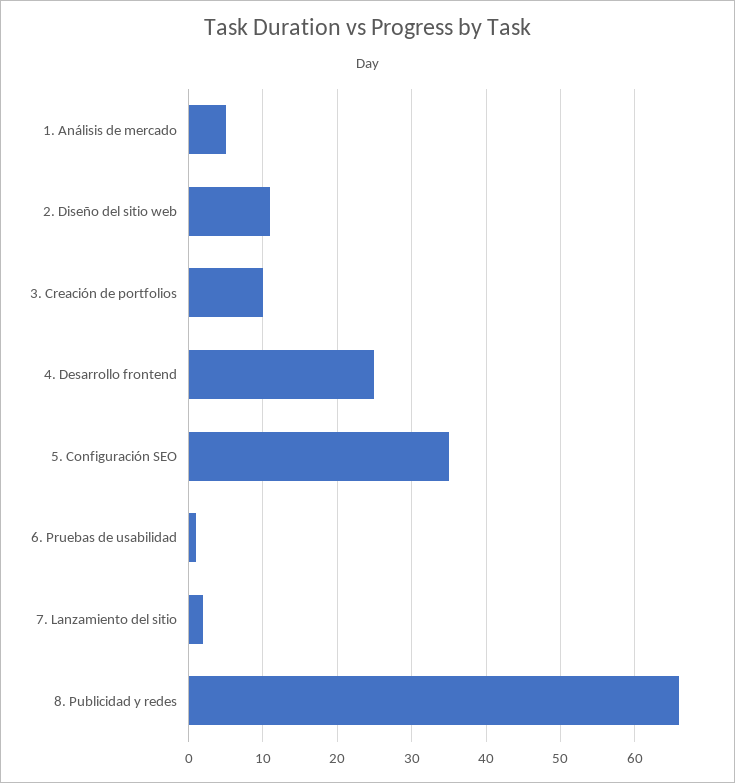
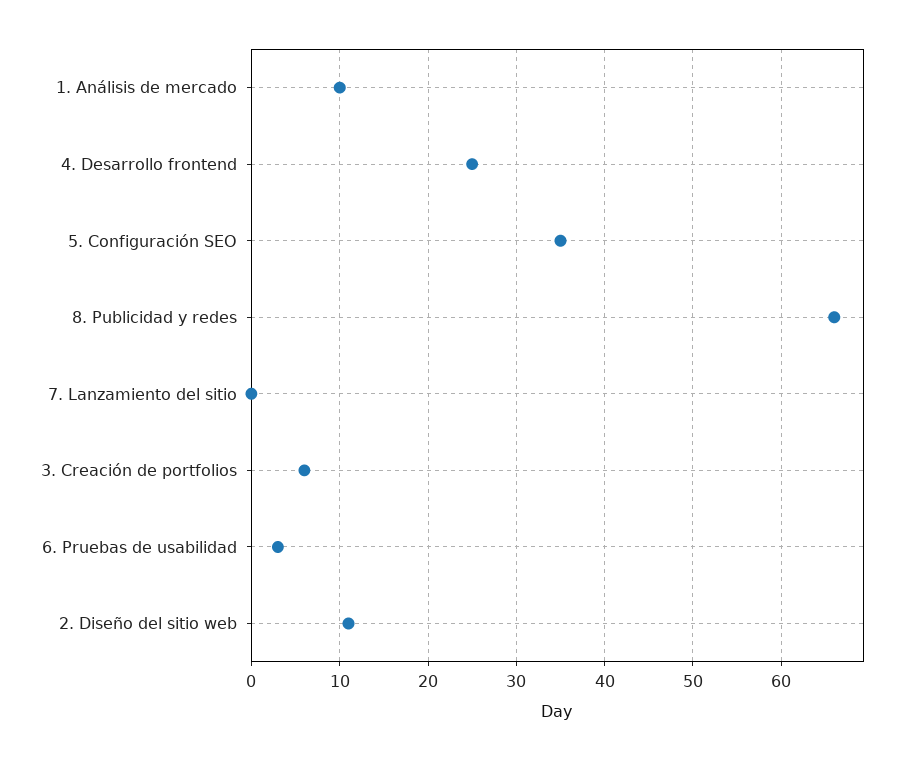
  {
-   "1. Análisis de mercado": 5,
+   "1. Análisis de mercado": 10,
    "2. Diseño del sitio web": 11,
-   "3. Creación de portfolios": 10,
+   "3. Creación de portfolios": 6,
    "4. Desarrollo frontend": 25,
    "5. Configuración SEO": 35,
-   "6. Pruebas de usabilidad": 1,
+   "6. Pruebas de usabilidad": 3,
-   "7. Lanzamiento del sitio": 2,
+   "7. Lanzamiento del sitio": 0,
    "8. Publicidad y redes": 66
  }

________________________

- **Action item**:
Each entry is to be given again exactly as it stands, with its pictures removed.

- **Answer section**:
  {
-   "1. Análisis de mercado": 5,
+   "1. Análisis de mercado": 10,
    "2. Diseño del sitio web": 11,
-   "3. Creación de portfolios": 10,
+   "3. Creación de portfolios": 6,
    "4. Desarrollo frontend": 25,
    "5. Configuración SEO": 35,
-   "6. Pruebas de usabilidad": 1,
+   "6. Pruebas de usabilidad": 3,
-   "7. Lanzamiento del sitio": 2,
+   "7. Lanzamiento del sitio": 0,
    "8. Publicidad y redes": 66
  }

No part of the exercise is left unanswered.